Why does Imposter Syndrome appear, even when we know in our minds otherwise?

(i.e. why would Maya Angelou say that?)

Feelings of Imposter Syndrome get triggered when we are in new situations, seeking acceptance, or when there is a power differential and a risk of being rejected (like applying to a school or competitive fellowship or applying for a job or going in for an interview). It can happen when people are examining us closely -- say, for example, an intense interview with super writer Maya Angelou could result in her statement.

Certain types of people are especially skilled at bringing out our feelings of inadequacy. People who fall on the narcissistic spectrum (who are grandiose on the outside but themselves actually feel inadequate on the inside) can be especially good at provoking feelings of Imposter Syndrome in us. To defend against their own feelings of phoniness, they make others feel as if they don’t belong.

So what can we do to overcome Imposter Syndrome?

1. Find the root of your imposter.

When you feel like you don’t belong, can’t succeed, or are a phony, ask yourself “whose voice(s) is this?”. Think back to earlier and significant experiences when you felt inadequate or that you didn’t belong. Identify other experiences that reinforced that same feeling.
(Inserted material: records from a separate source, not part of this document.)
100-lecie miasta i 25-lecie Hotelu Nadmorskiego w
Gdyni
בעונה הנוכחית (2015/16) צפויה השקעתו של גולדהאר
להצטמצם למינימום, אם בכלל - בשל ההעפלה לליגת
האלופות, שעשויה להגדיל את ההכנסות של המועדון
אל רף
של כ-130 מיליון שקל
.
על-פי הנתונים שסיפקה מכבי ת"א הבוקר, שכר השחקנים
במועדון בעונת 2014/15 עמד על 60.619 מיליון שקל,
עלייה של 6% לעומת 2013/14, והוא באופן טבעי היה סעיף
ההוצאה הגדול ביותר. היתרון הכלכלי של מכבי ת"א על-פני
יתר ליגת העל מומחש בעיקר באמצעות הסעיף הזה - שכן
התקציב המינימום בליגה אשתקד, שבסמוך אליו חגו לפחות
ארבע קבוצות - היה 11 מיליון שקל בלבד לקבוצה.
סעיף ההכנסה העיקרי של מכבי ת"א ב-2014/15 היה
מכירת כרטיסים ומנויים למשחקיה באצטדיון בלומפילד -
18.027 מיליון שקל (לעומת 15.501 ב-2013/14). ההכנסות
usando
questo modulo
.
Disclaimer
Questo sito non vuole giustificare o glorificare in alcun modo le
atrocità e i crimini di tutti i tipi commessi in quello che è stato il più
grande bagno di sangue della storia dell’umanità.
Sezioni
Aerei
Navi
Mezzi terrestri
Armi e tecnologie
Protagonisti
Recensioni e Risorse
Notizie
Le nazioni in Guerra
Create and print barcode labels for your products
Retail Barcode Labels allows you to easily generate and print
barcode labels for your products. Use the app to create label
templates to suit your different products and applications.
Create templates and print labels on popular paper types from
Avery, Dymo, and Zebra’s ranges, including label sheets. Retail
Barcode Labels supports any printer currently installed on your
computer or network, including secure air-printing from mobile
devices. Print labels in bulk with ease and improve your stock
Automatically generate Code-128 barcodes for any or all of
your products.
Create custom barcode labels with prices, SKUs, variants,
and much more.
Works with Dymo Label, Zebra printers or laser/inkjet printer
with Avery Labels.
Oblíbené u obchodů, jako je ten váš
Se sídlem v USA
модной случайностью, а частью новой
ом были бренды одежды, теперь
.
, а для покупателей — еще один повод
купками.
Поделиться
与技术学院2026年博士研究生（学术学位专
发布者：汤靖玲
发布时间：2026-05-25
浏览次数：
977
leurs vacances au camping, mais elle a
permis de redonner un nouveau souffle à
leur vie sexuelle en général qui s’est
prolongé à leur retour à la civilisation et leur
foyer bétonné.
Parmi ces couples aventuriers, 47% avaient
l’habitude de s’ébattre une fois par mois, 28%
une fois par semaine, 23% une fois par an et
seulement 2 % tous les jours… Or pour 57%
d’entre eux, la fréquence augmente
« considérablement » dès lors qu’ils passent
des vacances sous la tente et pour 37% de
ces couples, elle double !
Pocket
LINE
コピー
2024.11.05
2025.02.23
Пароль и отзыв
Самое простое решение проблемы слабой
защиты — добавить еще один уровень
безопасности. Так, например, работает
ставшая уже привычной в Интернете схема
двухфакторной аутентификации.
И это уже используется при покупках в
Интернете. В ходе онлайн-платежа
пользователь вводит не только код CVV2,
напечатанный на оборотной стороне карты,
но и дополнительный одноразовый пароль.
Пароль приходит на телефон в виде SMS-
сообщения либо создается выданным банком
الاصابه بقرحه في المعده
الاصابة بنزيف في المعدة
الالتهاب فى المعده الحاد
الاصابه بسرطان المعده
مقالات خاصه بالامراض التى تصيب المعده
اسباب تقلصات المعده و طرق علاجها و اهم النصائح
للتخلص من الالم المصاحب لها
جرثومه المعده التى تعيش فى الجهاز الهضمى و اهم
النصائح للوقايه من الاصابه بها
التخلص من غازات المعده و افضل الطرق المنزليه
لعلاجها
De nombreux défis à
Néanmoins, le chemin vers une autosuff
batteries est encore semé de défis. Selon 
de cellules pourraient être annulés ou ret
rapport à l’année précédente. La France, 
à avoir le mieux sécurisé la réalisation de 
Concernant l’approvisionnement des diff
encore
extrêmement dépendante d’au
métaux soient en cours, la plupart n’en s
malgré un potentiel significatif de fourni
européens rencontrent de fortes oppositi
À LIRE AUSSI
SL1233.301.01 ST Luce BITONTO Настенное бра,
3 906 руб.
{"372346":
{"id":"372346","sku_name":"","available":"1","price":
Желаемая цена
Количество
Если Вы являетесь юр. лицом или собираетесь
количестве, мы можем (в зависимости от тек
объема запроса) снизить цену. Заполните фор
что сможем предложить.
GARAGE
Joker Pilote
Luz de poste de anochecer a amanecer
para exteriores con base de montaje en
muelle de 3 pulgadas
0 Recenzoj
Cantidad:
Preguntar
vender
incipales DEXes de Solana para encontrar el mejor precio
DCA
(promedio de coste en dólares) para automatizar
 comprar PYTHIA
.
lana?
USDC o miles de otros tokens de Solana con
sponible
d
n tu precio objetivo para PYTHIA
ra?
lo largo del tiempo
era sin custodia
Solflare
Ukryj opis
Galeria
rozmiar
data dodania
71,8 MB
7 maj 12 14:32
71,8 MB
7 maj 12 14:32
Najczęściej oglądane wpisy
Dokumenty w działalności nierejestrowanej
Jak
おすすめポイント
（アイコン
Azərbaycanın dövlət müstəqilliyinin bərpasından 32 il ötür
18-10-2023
Name the belief you’ve been carrying around about yourself.

2. Rewrite the narrative.

Now that you know that these beliefs do not really belong to you and were others’ insecurities and inadequacies, what beliefs do you want to hold as your own? Look at your track record of resilience, resourcefulness, and success. Use those to write a new narrative about yourself and what you’re capable of.


3. Know when you are vulnerable, and actively respond to yourself.

Be aware of your Imposter Syndrome being triggered when you’re in a new situation, especially one which is competitive on some level and you might be rejected (e.g. pitching your idea to an investor, interviewing for a new job, applying to a prestigious fellowship, etc.) and make sure to take special care of your self confidence during these experiences. Here are some specific things you can do:

  • Use Positive Self Talk - There is strong evidence that self-talk boosts performance by increasing motivation and confidence. It helps us endure uncomfortable situations. Self-talk is most effective when it’s short, specific, and consistent.

  • Seek out believers in you - This is always good advice but especially when we are putting ourselves out there and facing rejection. Make sure you are consolidating your crew of supporters and limiting interactions with those who don’t leave you feeling so good about yourself.

  • Try the 3 Good Things exercise - This evidence-based activity asks you to write down 3 good things that happen each day and how you helped make them happen. Do this for 1 week and experience a boost in confidence for 6 months!

  • Adopt a Growth Mindset - The growth mindset tells us that we are always growing and that our effort is what matters most. If we are not so outcome focused and measuring ourselves against our own progress then we’re less likely to fall victim to the Imposter Syndrome.   

  • Continue working hard -  There’s no substitute for working hard and continuing to improve your skills and knowledge base. Competence increases confidence. So just keep at it and know you are getting better and better.

Take some comfort in knowing that many people experience similar feelings of imposterness (including people we admire and can’t imagine why they would feel those feelings). Know that with some awareness and proven techniques you can, and will, transform and overcome your Imposter Syndrome.

So get out there and conquer the world! Because you are awesome!